- Coca-Cola truck drivers get to work as early as 4 a.m in New York City.
- For one day, I followed Miguel Santiago, a 66-year-old delivery driver who has worked with Coca-Cola for 20 years.
- Santiago makes deliveries to Penn Station.
One of the world's most ubiquitous beverage companies is powered by people like Miguel Santiago, a 66-year-old from the Bronx. Santiago has worked for Coca-Cola for 20 years.
Every weekday, Santiago drives a truck full of Coca-Cola products to New York City's Penn Station. Along with his helper Louis Gonzales, who has worked for Coca-Cola for 18 years, he unloads the truck and stocks shelves.
As a Liberty Coca-Cola spokesperson told Business Insider, each truck can hold up to 600 cases, and a case contains 24 bottles. That means that on any given day, they could be handling up to as many as 14,400 bottles.
I followed the two around for a day to see what a day in their lives is like.
My day started at 3:15 a.m., when I took a Lyft from my apartment in Brooklyn all the way up to the Liberty Coca-Cola distribution center in the Bronx.
New York is a bit eerie at 3:30 a.m. on a Tuesday. For the city that never sleeps, my neighborhood was surprisingly desolate.

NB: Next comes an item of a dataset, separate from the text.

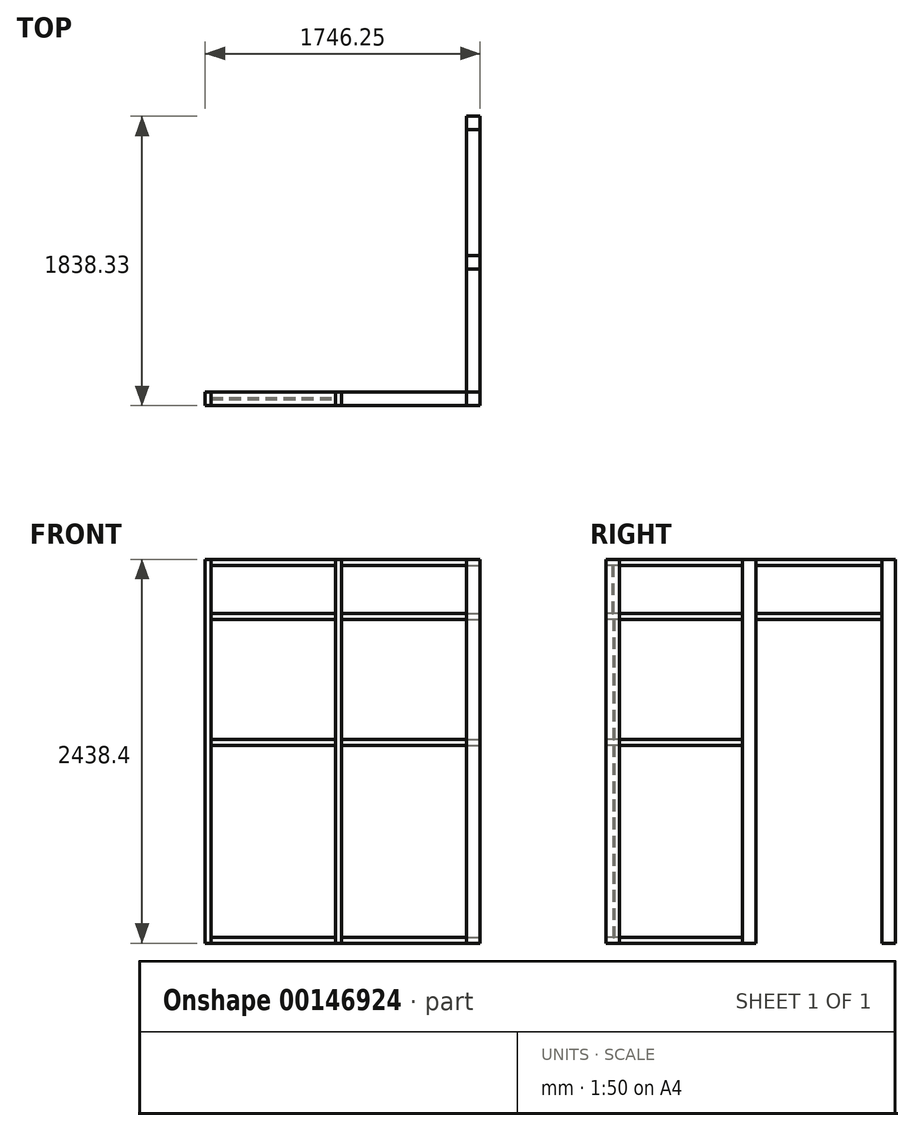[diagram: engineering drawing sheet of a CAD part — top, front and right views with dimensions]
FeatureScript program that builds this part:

The trip from my apartment near Prospect Park to the Bronx took 30 minutes by car, but by public transit at that hour it would have taken more than an hour and a half.
I arrived at 4 a.m. to meet Santiago outside of his truck. He has a car and it only takes him about five minutes to drive to work.
My first question for Santiago: Aren't you tired?
Turns out, he loves the morning shift because it lets him spend time with his family after work.
He's on the quiet side, but he was keen to talk about his granddaughter, who just celebrated her 16th birthday.
"She never misses a day of school, even when she's sick she goes to school," Santiago said. "We want her to go to college. I know she has to take some tests."
There's only one problem with his schedule: He has to go to bed at 8 p.m. and misses watching sports. His favorite sport is baseball and follows the Mets. "They stink," Santiago admitted.
Santiago's truck changes every day, and his vehicle is already loaded by the time he gets in at 4 a.m. He just needs to load carts in the truck and do some final checks.
By 4:30 a.m., Santiago had received his truck assignment and was checking that all of the stock was there, in addition to checking the engine and loading the truck with carts.
The whole process took under an hour.
He sees a different set of customers every day. Mondays and Tuesdays are the busiest as customers are stocking up for the week. Fridays are busy too, because they're stocking up for the weekend.